The euro had a volatile day - being sold off as Russian President Boris Yeltsin sacked his prime minister and then bought back again as news emerged that the US Treasury Secretary had resigned.
As a result, the euro closed the European session at $1.0670, having weakened to $1.0630 on Mr Yevgeny Primakov's sacking, and then bouncing back to $1.0733 as rumours of Mr Robert Rubin's resignation swept the market. However, the dollar recovered on confirmation that Mr Rubin would be leaving in July as part of a planned re-entry to the private sector and that he was being replaced by his deputy, Mr Larry Summers.
At the same time the US currency weakened against sterling, following publication of the Bank of England's inflation report. It closed at 65.80p from 66.18p a day earlier. The pound closed at 83.70p against sterling from 84.02p a day earlier.
According to Mr Jim Power, chief economist at Bank of Ireland, Mr Summers is likely to pursue the same polices as Mr Rubin despite their very different backgrounds.
"It is likely that Mr Summers will continue the combination of a strong dollar, and persuading the Japanese and Europeans to stimulate their economies aggressively."
Meanwhile, sterling gained even more strength against the euro as the markets continue to test the resolve of the Bank of England.

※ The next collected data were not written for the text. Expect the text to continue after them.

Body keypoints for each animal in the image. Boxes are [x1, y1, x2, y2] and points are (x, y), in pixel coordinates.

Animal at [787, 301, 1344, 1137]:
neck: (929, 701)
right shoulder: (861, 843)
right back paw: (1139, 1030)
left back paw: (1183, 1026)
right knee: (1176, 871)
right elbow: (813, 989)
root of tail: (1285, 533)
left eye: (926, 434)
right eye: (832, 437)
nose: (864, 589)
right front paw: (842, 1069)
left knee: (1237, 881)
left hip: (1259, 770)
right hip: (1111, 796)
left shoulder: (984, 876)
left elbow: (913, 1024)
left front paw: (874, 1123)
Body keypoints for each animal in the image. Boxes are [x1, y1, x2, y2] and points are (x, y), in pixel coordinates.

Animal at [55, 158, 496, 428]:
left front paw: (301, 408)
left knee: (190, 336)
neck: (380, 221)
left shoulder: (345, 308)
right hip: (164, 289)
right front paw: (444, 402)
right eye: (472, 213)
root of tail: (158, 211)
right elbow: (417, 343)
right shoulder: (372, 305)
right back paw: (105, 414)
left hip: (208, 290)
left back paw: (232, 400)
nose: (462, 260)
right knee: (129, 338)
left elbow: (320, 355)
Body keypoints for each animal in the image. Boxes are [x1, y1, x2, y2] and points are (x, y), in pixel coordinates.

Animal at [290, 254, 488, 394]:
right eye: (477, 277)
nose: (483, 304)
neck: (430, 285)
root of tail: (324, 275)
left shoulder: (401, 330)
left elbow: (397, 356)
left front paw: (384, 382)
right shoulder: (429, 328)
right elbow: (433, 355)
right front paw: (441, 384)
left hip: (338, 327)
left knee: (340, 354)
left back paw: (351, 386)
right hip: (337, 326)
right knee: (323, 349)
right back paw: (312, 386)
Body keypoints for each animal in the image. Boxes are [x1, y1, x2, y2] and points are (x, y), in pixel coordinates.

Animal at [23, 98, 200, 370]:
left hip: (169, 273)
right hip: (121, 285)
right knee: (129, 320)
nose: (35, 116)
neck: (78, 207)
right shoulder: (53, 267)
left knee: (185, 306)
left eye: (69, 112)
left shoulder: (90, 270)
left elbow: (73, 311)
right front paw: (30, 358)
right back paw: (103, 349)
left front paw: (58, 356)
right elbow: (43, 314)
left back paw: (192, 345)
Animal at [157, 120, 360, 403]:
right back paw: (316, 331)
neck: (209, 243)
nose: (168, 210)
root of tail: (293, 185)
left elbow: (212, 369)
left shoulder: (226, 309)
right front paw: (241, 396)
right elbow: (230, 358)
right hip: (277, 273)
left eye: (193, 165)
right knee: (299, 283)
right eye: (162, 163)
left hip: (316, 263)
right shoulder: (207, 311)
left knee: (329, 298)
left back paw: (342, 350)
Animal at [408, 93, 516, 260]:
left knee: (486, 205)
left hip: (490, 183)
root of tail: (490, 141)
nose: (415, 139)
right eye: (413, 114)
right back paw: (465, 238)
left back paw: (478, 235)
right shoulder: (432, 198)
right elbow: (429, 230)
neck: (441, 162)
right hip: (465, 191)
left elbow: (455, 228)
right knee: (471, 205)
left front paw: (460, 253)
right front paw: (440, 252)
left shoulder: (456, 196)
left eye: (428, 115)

In its inflation report, the bank sees signs of economic recovery and said the inflation target of 2.5 per cent is achievable. But it also warned that if sterling strength is sustained there is a probability that the inflation target would be undershot thereby necessitating lower rates.
According to Mr Power, the markets are now simply pushing sterling higher in order to test the bank's resolve and see if they can provoke another rate cut.